The 120-odd mile journey to Nantwich, near Wales (yes, that’s Wales) takes 3 hours. Consequently, because we don’t exactly trust ourselves, we allowed six hours, you know, just to be on the safe side. We were supping our first pints in the Cheshire town by 6pm following a characteristically boring journey which involved gaffer-taping the car’s cigarette lighter to the infuriatingly non-stick dashboard, consuming a crate of Tuborg (Carlsberg’s barely-legal little brother) and revisiting the same shit-splattered motorway embankment (see Hednesford) for impromptu nostalgic keepie-uppie. Just to be on the safe side.

For a frontier town, Nantwich looked surprisingly attractive in the early summer sunshine and was a nice place to be on a midweek matchday, not than any of the locals gave a toss that Nantwich were playing. The Weaver Stadium, named after a nearby river, sorry stream, sorry trickle of off-colour piss, was attractive, though fell into the smaller than garden shed category of ground classification. The crowd was 514, including about 40 from Boston, three or four sheep and four FC United supporters who had inexplicably come along in the hope that a United win would boost their team’s play-off chances. First rule of following Boston is that you travel in hope, not expectation.

In a modern sequel of Groundhog Day, Boston were losing 2-0 at half-time. Nantwich, one of those annoyingly good-but-only-because-we’re-shite teams, had also seen a goal chalked off for showing off, or was it offside. The locals revelled in our misery, particularly one blonde, who later turned out to be a Nantwich WAG and whose gesticulations were replicated by the gaggle of small children who surrounded him. ‘Are they all yours?’ and ‘Do you know their father?’ were some of the more broadcastable chants. It had to be asked really, one of them looked straight out of the Jackson Five.

You can guarantee that Steve Welsh told the players not to concede early doors in the second half. At 8.46pm the Pilgrims re-emerged. At 8.48pm they were 3-0 down. Hmmm. It could only get worse, really, and it promptly did. One Nantwich supporter, who gets my vote for Adolf Hitler lookalike of the year 2009, was particularly antagonising to the Boston supporter’s club pre-pubescent division beneath us on the terrace. Mysteriously, the equally totalitarian stewards told our kids to behave. Strange town. We gained our revenge at the final whistle by unleashing the spectacular tickertape display we had been reserving for when we scored. Clean that mess up, b*****ds.

Post-match, we waited around in the car park for a glimpse of our heroes; tell them to keep chins up ahead of the crucial game on Saturday. Funny really, many of these lads are younger than us, and possess half the ability! We must have looked too menacing lurking around the Corsa in the moonlight, they didn’t dare emerge from the dressing room!
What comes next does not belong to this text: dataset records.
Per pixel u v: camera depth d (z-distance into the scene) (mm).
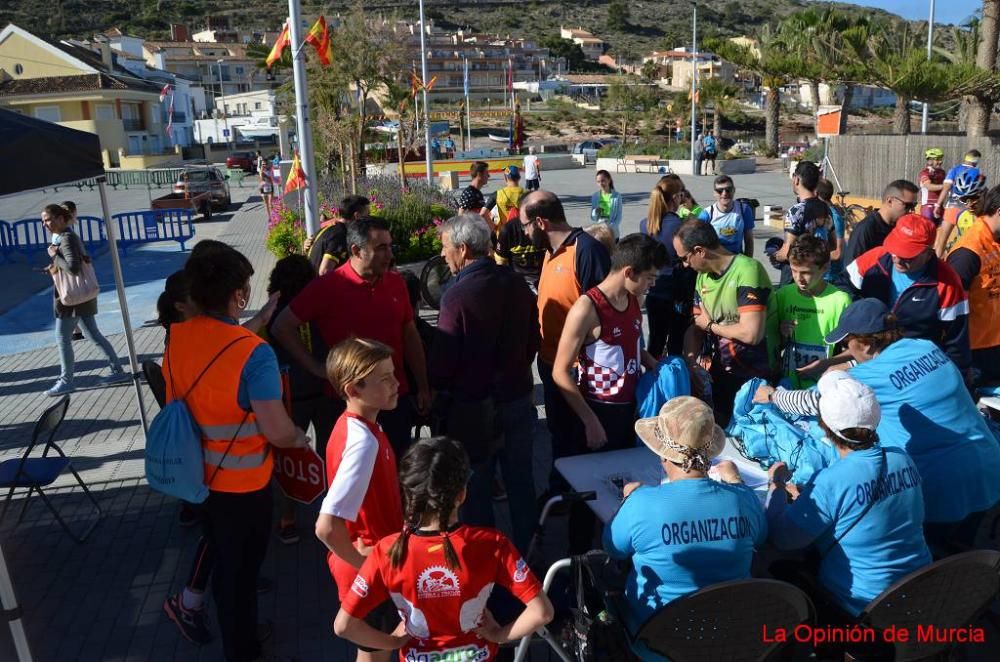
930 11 23250
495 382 4180
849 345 3838
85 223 23500
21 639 3236
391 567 2518
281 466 3832
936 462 3561
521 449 4305
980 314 4988
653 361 4586
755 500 3123
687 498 2938
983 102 19500
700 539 2914
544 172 38438
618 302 4141
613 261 4090
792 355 4742
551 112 81250
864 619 2934
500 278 4047
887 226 5715
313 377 4707
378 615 3201
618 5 159750
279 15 141625
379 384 2967
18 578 4715
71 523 5363
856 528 3109
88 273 8117
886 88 20578
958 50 22109
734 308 4727
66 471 6172
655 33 159000
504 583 2555
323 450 4887
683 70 102875
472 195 9062
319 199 14953
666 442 3004
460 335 3990
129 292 13781
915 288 4590
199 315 3480
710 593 2693
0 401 8039
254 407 3369
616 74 123375
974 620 3092
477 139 68250
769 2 182875
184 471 3365
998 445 3730
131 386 8312
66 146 4898
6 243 20516
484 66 111125
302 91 10461
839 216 7094
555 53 132125
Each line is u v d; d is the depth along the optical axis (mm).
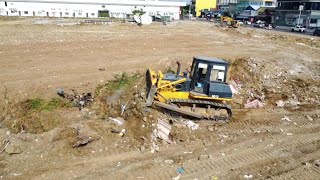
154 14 73125
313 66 23531
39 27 35719
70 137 10680
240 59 23078
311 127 13477
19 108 12555
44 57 20531
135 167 9672
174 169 9695
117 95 13969
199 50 26625
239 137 12195
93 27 39000
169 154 10555
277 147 11531
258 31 48250
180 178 9250
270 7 83438
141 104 12711
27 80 15469
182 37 34156
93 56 21688
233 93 16594
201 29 45094
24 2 62531
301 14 63531
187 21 67312
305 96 17359
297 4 65000
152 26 45719
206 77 12992
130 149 10602
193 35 36781
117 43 27188
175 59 22172
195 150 10969
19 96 13625
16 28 33656
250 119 13906
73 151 10156
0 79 15375
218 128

We consoled ourselves with another car park kick-around at the same service station, adjacent to the world’s most innavigable roundabout, which continues to mock our feeble attempts to find the right bloody exit. Observed only by a seedy-looking gentleman in a white van, most likely some sort of paedophile with a mature taste, and a most inebriated Brummy ladette who told of her night watching Basement Jaxx while annoyingly booming our ball across the concrete in her stilettos, we played football late into the night. It was the perfect remedy.